Deans' stroke musings

Changing stroke rehab and research worldwide now.Time is Brain!Just think of all the trillions and trillions of neurons that DIE each day because there are NO effective hyperacute therapies besides tPA(only 12% effective). I have 493 posts on hyperacute therapy, enough for researchers to spend decades proving them out. These are my personal ideas and blog on stroke rehabilitation and stroke research. Do not attempt any of these without checking with your medical provider. Unless you join me in agitating, when you need these therapies they won't be there.

What this blog is for:

Shortly after getting out of the hospital and getting NO information on the process or protocols of stroke rehabilitation and recovery I started searching on the internet and found that no other survivor received useful information. This is an attempt to cover all stroke rehabilitation information that should be readily available to survivors so they can talk with informed knowledge to their medical staff. It's quite disgusting that this information is not available from every stroke association and doctors group.
My back ground story is here:http://oc1dean.blogspot.com/2010/11/my-background-story_8.html

Tuesday, October 4, 2016

Welcome to the RCP National clinical guideline for stroke 2016

Ask your doctor if anything in here addresses the neuronal cascade of death in the first week. If not, incompetency in action.
https://www.strokeaudit.org/Guideline/Guideline-Home.aspx
The fifth edition of the National clinical guideline for stroke, was published in October 2016. It was prepared by the Royal College of Physicians Intercollegiate Stroke Working Party chaired by Professor Tony Rudd, this working party also oversees the National Audit Programme for Stroke. It provides a comprehensive examination of stroke care, encompassing the whole of the stroke pathway from acute care through to longer-term rehabilitation, including secondary prevention.

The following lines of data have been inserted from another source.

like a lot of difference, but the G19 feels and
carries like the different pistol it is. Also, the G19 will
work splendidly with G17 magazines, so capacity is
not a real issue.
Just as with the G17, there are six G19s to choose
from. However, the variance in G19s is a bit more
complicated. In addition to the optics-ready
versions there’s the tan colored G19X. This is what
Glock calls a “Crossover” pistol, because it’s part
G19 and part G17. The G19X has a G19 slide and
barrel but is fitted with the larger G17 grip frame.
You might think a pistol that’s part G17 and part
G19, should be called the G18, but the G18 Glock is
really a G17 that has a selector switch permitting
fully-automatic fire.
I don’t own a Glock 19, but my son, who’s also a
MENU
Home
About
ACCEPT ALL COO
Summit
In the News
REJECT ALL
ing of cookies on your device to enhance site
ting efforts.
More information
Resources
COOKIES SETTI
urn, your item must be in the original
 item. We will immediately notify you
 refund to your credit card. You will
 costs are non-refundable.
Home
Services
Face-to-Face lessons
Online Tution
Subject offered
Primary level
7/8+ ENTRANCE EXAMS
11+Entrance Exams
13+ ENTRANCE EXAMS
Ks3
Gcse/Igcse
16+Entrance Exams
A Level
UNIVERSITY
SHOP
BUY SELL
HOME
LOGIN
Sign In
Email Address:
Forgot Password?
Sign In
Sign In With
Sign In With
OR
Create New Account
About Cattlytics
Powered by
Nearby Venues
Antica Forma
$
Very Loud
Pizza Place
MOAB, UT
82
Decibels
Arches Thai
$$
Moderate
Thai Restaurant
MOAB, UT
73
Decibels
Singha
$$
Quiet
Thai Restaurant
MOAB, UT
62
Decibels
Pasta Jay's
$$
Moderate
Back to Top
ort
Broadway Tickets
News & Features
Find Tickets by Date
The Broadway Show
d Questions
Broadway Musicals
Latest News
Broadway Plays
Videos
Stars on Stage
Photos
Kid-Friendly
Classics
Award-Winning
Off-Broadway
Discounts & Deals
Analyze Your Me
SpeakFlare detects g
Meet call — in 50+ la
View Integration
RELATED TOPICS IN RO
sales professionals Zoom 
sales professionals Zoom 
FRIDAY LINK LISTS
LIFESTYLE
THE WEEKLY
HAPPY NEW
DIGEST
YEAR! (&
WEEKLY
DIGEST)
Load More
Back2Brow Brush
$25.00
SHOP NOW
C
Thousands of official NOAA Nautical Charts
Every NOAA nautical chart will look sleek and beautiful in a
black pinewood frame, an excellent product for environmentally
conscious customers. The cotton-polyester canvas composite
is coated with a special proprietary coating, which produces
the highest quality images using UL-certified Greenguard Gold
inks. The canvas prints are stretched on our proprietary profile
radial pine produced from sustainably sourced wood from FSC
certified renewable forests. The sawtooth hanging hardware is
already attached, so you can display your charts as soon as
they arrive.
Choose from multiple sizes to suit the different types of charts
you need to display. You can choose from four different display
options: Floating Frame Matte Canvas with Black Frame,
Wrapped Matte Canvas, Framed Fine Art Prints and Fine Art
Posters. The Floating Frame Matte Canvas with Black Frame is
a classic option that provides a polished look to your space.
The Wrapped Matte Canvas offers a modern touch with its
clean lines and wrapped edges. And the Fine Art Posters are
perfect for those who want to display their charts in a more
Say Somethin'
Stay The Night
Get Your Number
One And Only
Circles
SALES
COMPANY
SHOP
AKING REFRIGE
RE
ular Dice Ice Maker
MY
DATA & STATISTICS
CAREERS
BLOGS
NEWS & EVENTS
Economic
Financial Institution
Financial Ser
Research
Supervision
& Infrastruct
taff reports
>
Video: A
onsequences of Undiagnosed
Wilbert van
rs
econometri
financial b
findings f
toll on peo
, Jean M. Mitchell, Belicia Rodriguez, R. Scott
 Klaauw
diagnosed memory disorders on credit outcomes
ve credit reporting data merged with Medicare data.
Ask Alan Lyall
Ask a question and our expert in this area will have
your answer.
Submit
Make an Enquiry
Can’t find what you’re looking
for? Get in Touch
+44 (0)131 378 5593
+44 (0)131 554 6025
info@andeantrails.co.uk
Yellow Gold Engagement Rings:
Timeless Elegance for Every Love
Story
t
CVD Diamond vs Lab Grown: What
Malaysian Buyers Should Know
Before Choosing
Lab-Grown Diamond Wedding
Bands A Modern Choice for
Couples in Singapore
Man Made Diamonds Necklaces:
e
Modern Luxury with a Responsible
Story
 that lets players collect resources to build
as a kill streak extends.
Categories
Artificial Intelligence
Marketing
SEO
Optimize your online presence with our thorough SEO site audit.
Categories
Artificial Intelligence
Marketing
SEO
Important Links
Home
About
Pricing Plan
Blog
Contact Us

This edition also informs healthcare professionals about what should be delivered to stroke patients and how this should be organised, with the aim of improving the quality of care for everyone who has a stroke, regardless of age, gender, type of stroke, or location. It also has a detailed section on commissioning of stroke care, which will be useful for clinical commission groups in the changing healthcare landscape.